▶ _PROBLEM DESCRIPTION_:
Return every line of text in each of the records below verbatim, keeping the original order and making no changes.

▶ _RECORDS SUPPLIED_:
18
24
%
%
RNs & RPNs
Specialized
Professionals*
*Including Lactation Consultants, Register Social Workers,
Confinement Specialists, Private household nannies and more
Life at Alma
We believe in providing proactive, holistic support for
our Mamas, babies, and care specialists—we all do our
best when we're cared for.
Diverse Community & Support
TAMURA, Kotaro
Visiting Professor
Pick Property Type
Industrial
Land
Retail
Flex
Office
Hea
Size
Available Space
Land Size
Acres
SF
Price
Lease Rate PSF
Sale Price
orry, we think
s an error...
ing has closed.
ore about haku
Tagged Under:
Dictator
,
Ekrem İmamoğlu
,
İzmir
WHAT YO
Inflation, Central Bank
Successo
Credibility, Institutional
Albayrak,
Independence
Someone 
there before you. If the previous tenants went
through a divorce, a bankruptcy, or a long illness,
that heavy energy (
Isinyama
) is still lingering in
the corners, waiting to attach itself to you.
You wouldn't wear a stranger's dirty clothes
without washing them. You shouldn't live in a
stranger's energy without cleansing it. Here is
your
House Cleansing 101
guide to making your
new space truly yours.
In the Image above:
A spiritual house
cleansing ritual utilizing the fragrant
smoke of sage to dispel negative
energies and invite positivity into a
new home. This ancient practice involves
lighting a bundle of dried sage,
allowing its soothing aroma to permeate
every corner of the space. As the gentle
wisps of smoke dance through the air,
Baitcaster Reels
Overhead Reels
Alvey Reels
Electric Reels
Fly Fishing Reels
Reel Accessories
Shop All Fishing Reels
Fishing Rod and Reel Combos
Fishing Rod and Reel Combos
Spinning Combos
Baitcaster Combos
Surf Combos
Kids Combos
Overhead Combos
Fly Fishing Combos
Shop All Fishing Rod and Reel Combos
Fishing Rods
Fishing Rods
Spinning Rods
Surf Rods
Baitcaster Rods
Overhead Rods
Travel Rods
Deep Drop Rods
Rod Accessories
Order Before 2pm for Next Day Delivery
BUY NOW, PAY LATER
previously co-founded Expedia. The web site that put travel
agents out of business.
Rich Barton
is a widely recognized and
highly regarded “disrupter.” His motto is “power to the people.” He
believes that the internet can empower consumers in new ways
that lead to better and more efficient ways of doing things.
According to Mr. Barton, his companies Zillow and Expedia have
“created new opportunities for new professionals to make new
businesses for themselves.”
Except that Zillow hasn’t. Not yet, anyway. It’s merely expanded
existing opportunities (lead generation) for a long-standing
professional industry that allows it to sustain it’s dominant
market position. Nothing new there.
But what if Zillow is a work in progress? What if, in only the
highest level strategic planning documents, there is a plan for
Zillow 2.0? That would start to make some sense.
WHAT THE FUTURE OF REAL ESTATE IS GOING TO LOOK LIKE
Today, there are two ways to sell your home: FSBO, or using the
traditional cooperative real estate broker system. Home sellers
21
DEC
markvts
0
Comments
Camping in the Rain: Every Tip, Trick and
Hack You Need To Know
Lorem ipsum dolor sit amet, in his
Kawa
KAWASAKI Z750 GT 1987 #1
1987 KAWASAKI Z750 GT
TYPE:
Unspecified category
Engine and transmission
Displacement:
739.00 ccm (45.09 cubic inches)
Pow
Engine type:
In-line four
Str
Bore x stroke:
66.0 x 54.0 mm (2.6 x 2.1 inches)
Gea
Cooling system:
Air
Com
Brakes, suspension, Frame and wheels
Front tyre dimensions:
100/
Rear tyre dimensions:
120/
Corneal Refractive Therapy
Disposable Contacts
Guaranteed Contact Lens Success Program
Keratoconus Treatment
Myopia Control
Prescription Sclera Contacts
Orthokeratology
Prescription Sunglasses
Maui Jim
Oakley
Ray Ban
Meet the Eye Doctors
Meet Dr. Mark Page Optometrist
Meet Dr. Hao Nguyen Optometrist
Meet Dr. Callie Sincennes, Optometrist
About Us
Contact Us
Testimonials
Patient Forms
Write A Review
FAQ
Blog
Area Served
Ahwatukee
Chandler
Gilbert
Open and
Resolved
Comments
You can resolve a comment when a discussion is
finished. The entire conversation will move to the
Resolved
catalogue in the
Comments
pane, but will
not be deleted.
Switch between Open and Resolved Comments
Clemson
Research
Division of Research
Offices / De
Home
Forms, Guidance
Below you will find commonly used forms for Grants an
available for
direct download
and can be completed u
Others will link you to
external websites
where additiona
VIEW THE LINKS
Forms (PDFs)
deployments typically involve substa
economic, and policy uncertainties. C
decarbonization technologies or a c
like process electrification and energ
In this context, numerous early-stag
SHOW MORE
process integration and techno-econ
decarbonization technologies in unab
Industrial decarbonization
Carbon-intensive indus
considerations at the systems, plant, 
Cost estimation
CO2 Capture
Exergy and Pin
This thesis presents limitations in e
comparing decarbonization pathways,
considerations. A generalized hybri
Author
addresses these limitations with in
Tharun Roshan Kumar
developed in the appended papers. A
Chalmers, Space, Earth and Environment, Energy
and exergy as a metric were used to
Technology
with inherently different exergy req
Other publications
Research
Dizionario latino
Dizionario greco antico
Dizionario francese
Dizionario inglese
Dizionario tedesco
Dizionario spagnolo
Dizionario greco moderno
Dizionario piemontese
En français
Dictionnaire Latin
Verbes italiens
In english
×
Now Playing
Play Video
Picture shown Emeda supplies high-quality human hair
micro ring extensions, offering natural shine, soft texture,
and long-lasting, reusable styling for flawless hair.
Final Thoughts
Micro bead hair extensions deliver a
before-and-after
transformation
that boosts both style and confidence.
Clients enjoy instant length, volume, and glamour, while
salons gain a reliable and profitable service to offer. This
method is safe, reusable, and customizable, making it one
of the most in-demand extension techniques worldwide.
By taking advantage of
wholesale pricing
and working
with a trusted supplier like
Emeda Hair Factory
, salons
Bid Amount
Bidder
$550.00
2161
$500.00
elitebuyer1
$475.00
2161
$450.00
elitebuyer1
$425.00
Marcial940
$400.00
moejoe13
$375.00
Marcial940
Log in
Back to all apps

▶ _SOLUTION TO THIS TASK_:
18
24
%
%
RNs & RPNs
Specialized
Professionals*
*Including Lactation Consultants, Register Social Workers,
Confinement Specialists, Private household nannies and more
Life at Alma
We believe in providing proactive, holistic support for
our Mamas, babies, and care specialists—we all do our
best when we're cared for.
Diverse Community & Support
TAMURA, Kotaro
Visiting Professor
Pick Property Type
Industrial
Land
Retail
Flex
Office
Hea
Size
Available Space
Land Size
Acres
SF
Price
Lease Rate PSF
Sale Price
orry, we think
s an error...
ing has closed.
ore about haku
Tagged Under:
Dictator
,
Ekrem İmamoğlu
,
İzmir
WHAT YO
Inflation, Central Bank
Successo
Credibility, Institutional
Albayrak,
Independence
Someone 
there before you. If the previous tenants went
through a divorce, a bankruptcy, or a long illness,
that heavy energy (
Isinyama
) is still lingering in
the corners, waiting to attach itself to you.
You wouldn't wear a stranger's dirty clothes
without washing them. You shouldn't live in a
stranger's energy without cleansing it. Here is
your
House Cleansing 101
guide to making your
new space truly yours.
In the Image above:
A spiritual house
cleansing ritual utilizing the fragrant
smoke of sage to dispel negative
energies and invite positivity into a
new home. This ancient practice involves
lighting a bundle of dried sage,
allowing its soothing aroma to permeate
every corner of the space. As the gentle
wisps of smoke dance through the air,
Baitcaster Reels
Overhead Reels
Alvey Reels
Electric Reels
Fly Fishing Reels
Reel Accessories
Shop All Fishing Reels
Fishing Rod and Reel Combos
Fishing Rod and Reel Combos
Spinning Combos
Baitcaster Combos
Surf Combos
Kids Combos
Overhead Combos
Fly Fishing Combos
Shop All Fishing Rod and Reel Combos
Fishing Rods
Fishing Rods
Spinning Rods
Surf Rods
Baitcaster Rods
Overhead Rods
Travel Rods
Deep Drop Rods
Rod Accessories
Order Before 2pm for Next Day Delivery
BUY NOW, PAY LATER
previously co-founded Expedia. The web site that put travel
agents out of business.
Rich Barton
is a widely recognized and
highly regarded “disrupter.” His motto is “power to the people.” He
believes that the internet can empower consumers in new ways
that lead to better and more efficient ways of doing things.
According to Mr. Barton, his companies Zillow and Expedia have
“created new opportunities for new professionals to make new
businesses for themselves.”
Except that Zillow hasn’t. Not yet, anyway. It’s merely expanded
existing opportunities (lead generation) for a long-standing
professional industry that allows it to sustain it’s dominant
market position. Nothing new there.
But what if Zillow is a work in progress? What if, in only the
highest level strategic planning documents, there is a plan for
Zillow 2.0? That would start to make some sense.
WHAT THE FUTURE OF REAL ESTATE IS GOING TO LOOK LIKE
Today, there are two ways to sell your home: FSBO, or using the
traditional cooperative real estate broker system. Home sellers
21
DEC
markvts
0
Comments
Camping in the Rain: Every Tip, Trick and
Hack You Need To Know
Lorem ipsum dolor sit amet, in his
Kawa
KAWASAKI Z750 GT 1987 #1
1987 KAWASAKI Z750 GT
TYPE:
Unspecified category
Engine and transmission
Displacement:
739.00 ccm (45.09 cubic inches)
Pow
Engine type:
In-line four
Str
Bore x stroke:
66.0 x 54.0 mm (2.6 x 2.1 inches)
Gea
Cooling system:
Air
Com
Brakes, suspension, Frame and wheels
Front tyre dimensions:
100/
Rear tyre dimensions:
120/
Corneal Refractive Therapy
Disposable Contacts
Guaranteed Contact Lens Success Program
Keratoconus Treatment
Myopia Control
Prescription Sclera Contacts
Orthokeratology
Prescription Sunglasses
Maui Jim
Oakley
Ray Ban
Meet the Eye Doctors
Meet Dr. Mark Page Optometrist
Meet Dr. Hao Nguyen Optometrist
Meet Dr. Callie Sincennes, Optometrist
About Us
Contact Us
Testimonials
Patient Forms
Write A Review
FAQ
Blog
Area Served
Ahwatukee
Chandler
Gilbert
Open and
Resolved
Comments
You can resolve a comment when a discussion is
finished. The entire conversation will move to the
Resolved
catalogue in the
Comments
pane, but will
not be deleted.
Switch between Open and Resolved Comments
Clemson
Research
Division of Research
Offices / De
Home
Forms, Guidance
Below you will find commonly used forms for Grants an
available for
direct download
and can be completed u
Others will link you to
external websites
where additiona
VIEW THE LINKS
Forms (PDFs)
deployments typically involve substa
economic, and policy uncertainties. C
decarbonization technologies or a c
like process electrification and energ
In this context, numerous early-stag
SHOW MORE
process integration and techno-econ
decarbonization technologies in unab
Industrial decarbonization
Carbon-intensive indus
considerations at the systems, plant, 
Cost estimation
CO2 Capture
Exergy and Pin
This thesis presents limitations in e
comparing decarbonization pathways,
considerations. A generalized hybri
Author
addresses these limitations with in
Tharun Roshan Kumar
developed in the appended papers. A
Chalmers, Space, Earth and Environment, Energy
and exergy as a metric were used to
Technology
with inherently different exergy req
Other publications
Research
Dizionario latino
Dizionario greco antico
Dizionario francese
Dizionario inglese
Dizionario tedesco
Dizionario spagnolo
Dizionario greco moderno
Dizionario piemontese
En français
Dictionnaire Latin
Verbes italiens
In english
×
Now Playing
Play Video
Picture shown Emeda supplies high-quality human hair
micro ring extensions, offering natural shine, soft texture,
and long-lasting, reusable styling for flawless hair.
Final Thoughts
Micro bead hair extensions deliver a
before-and-after
transformation
that boosts both style and confidence.
Clients enjoy instant length, volume, and glamour, while
salons gain a reliable and profitable service to offer. This
method is safe, reusable, and customizable, making it one
of the most in-demand extension techniques worldwide.
By taking advantage of
wholesale pricing
and working
with a trusted supplier like
Emeda Hair Factory
, salons
Bid Amount
Bidder
$550.00
2161
$500.00
elitebuyer1
$475.00
2161
$450.00
elitebuyer1
$425.00
Marcial940
$400.00
moejoe13
$375.00
Marcial940
Log in
Back to all apps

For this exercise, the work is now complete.